---- Data provided

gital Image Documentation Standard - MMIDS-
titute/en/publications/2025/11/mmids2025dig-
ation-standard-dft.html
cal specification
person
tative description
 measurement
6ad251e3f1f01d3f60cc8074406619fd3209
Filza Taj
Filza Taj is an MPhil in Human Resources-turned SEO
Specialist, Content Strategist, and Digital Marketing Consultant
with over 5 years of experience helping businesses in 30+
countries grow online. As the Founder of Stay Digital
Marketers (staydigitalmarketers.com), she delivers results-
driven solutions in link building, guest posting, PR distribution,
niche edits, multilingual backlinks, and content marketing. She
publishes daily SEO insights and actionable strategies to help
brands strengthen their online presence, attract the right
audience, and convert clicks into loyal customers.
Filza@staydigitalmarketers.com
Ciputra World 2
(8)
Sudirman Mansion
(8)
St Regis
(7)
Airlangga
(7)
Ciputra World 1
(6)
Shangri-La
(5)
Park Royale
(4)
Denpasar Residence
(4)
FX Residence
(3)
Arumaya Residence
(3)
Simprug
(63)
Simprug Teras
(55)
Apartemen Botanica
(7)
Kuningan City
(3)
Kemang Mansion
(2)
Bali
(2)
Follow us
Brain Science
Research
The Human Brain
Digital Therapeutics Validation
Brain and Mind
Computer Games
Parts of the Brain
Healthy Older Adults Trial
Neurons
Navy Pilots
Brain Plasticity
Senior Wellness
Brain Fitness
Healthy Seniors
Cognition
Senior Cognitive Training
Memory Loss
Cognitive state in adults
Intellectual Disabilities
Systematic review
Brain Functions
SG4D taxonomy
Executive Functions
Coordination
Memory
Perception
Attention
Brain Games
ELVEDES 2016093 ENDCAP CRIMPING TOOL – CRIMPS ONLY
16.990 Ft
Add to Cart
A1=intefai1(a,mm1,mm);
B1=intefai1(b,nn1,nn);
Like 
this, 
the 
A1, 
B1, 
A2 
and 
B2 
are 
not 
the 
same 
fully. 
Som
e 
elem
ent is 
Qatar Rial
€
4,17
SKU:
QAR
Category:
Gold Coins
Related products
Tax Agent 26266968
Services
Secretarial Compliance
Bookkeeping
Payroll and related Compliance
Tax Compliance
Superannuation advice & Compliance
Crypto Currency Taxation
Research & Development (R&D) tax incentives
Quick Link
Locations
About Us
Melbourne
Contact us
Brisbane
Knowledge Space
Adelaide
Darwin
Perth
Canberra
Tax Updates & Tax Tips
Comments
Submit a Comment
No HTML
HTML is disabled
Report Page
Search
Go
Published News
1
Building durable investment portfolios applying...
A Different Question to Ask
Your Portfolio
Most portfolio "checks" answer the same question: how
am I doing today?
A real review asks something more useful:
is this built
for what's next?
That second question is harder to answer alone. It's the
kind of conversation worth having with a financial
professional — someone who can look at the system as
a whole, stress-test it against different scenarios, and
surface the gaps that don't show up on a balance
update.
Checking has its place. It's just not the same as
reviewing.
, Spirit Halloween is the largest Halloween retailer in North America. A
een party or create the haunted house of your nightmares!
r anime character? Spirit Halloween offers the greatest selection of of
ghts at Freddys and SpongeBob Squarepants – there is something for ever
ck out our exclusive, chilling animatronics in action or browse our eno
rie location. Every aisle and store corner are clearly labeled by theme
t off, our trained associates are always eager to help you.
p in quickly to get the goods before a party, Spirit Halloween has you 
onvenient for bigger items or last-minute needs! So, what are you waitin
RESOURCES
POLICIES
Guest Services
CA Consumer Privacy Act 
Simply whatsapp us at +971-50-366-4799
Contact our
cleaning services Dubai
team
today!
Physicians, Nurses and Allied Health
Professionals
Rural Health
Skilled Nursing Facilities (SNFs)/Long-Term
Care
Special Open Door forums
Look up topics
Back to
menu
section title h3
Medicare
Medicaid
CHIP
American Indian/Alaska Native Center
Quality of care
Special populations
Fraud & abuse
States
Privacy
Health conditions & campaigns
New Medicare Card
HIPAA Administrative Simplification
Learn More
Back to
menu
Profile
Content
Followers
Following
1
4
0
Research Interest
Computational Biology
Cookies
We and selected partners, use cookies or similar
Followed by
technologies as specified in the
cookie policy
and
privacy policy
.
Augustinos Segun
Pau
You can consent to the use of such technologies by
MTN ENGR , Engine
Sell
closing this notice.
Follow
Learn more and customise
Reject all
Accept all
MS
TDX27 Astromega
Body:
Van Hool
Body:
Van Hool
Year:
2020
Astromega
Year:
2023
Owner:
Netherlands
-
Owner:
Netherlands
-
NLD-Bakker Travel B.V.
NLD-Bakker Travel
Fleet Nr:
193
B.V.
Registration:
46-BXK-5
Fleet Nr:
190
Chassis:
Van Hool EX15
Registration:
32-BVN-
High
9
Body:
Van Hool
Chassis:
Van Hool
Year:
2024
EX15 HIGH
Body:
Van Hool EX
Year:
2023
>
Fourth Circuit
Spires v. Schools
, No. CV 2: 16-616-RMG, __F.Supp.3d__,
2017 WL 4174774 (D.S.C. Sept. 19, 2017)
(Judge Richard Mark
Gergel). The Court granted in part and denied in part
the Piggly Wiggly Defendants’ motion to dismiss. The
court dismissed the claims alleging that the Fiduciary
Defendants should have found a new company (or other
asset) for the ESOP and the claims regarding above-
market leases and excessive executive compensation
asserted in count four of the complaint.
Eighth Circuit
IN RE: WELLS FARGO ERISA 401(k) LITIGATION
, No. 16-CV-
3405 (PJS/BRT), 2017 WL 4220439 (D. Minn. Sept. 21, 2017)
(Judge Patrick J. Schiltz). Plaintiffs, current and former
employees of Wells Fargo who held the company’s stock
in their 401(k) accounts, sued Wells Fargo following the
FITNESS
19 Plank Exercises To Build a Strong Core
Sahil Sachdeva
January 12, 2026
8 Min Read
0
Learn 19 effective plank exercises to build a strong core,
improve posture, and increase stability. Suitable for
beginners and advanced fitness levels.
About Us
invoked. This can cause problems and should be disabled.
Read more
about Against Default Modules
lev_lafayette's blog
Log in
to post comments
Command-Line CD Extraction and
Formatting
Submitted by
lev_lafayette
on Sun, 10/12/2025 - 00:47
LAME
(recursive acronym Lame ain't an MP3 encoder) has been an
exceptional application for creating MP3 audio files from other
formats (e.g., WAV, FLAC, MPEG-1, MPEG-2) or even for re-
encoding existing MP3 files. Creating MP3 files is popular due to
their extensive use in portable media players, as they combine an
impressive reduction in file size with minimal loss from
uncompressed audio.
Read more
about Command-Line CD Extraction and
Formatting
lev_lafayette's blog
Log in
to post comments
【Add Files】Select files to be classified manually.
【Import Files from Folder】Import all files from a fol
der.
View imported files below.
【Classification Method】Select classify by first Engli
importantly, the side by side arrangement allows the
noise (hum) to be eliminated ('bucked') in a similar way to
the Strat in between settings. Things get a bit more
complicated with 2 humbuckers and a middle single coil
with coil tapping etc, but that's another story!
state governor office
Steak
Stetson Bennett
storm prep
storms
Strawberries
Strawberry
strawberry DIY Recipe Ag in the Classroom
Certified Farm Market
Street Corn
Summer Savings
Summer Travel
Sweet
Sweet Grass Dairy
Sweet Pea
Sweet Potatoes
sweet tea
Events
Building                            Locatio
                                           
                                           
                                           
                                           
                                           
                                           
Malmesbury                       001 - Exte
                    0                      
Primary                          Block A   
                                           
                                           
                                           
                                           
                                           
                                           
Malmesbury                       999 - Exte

--------

Aim of the task:
Could you copy exactly the line containing "complicated with 2" and each line after it through the end of the records, and nothing else?

Answer section:
complicated with 2 humbuckers and a middle single coil
with coil tapping etc, but that's another story!
state governor office
Steak
Stetson Bennett
storm prep
storms
Strawberries
Strawberry
strawberry DIY Recipe Ag in the Classroom
Certified Farm Market
Street Corn
Summer Savings
Summer Travel
Sweet
Sweet Grass Dairy
Sweet Pea
Sweet Potatoes
sweet tea
Events
Building                            Locatio
                                           
                                           
                                           
                                           
                                           
                                           
Malmesbury                       001 - Exte
                    0                      
Primary                          Block A   
                                           
                                           
                                           
                                           
                                           
                                           
Malmesbury                       999 - Exte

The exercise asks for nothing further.